Everyone who reads the newspapers learns something about Mars, and ventures to give his opinion, whether it is like the earth—inhabited, has seas or atmosphere, etc. So that, whatever new facts are revealed, new truths announced, the minds of men are made so much richer.

Knowledge, the progress of science, the discoveries of important facts, the improvements of political, social, or civil laws, do not come to us spontaneously, nor do they come to us suddenly in overpowering quantities; it is a process of gradual acquirement, a slow accumulation, to which every generation contributes its quota of observation and experience that makes up the total wealth of aggregate thought, and is handed down from generation to generation, our common inheritance.

This common inheritance is neither all true nor all good. A large proportion that has been handed down to us by the ancients is not true or good, though it is believed to be true and good.

The revelations of absolute truths, of actual facts, are of more recent date—discoveries made within the last few centuries. The spurious, so-called revelations are the works of antiquity, which are not based on truth or fact or knowledge or experience. The mental faculties of pristine men were primitive, and their ideas were as primitive. They lived in an age of infancy; it was all surprise, wonder, astonishment, and miracle.

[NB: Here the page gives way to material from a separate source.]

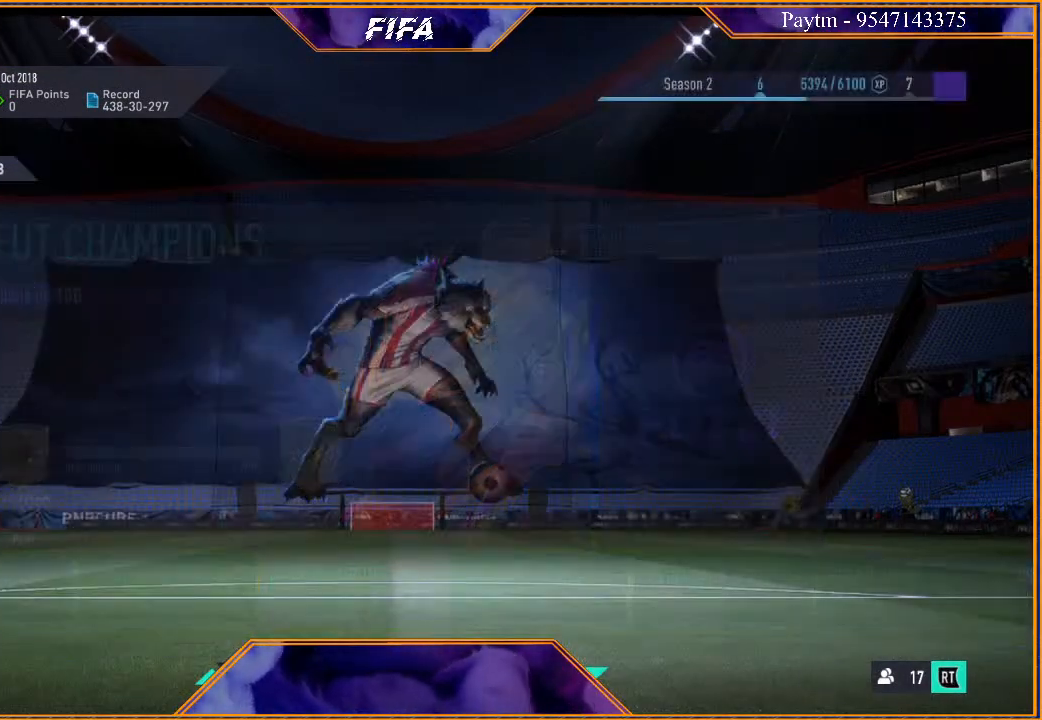
{"buttons": [], "left_stick": "center", "right_stick": "center", "events": []}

When Kepler discovered the law that “Planets revolve in ellipses with the sun at one focus,” he worked hard for many days, and after many trials succeeded. He also discovered a second law, which he defines, “A line connecting the center of the earth with the center of the sun passes over equal spaces in equal times;” and his third law, “The squares of the times of revolutions of the planets about the sun are proportioned to the center of their mean distance from the sun.”

No one ever claimed for Kepler, nor has he laid claim himself, that he was inspired by God, or received the idea through any supernatural agency.

The hostile and bitter opposition that Galileo met on the part of the Christian Church is too well known; but the importance of his discoveries, and the truth, remains.

All intelligent persons ought to understand Newton’s law of gravitation. If they understood the full import and significance of that law, they would never believe in the absurd miracles of Moses, Joshua, Elijah, Christ and Company. The law: “Every particle of matter in the universe attracts every other particle of matter with a force directly proportional to its quantity of matter, and decreasing as the square of the distance increases.”

It is most remarkable—that man discovering great truths, concerning which there has never been any dispute, or controversy, or fight; that stand, unaltered and unchanged, forever. Such men have not been inspired by God, Jehovah, Christ, or the Holy Ghost, or anything supernatural. They have accomplished their works by their powers of observation, great mental efforts, skillful explanation and elucidation, accomplished by hard and untiring work.

It is astonishing that, in the presence of so many revealed natural truths, so many ascertained scientific facts, and numerous discoveries in this century, which is claimed to be much advanced in civilization, intelligent persons—teachers, preachers, priests, and those laying claim to scholarship—still believe that the visionary figures, the product of distorted imagination or hallucination, of men like Isaiah, Ezekiel, etc., were of supernatural origin.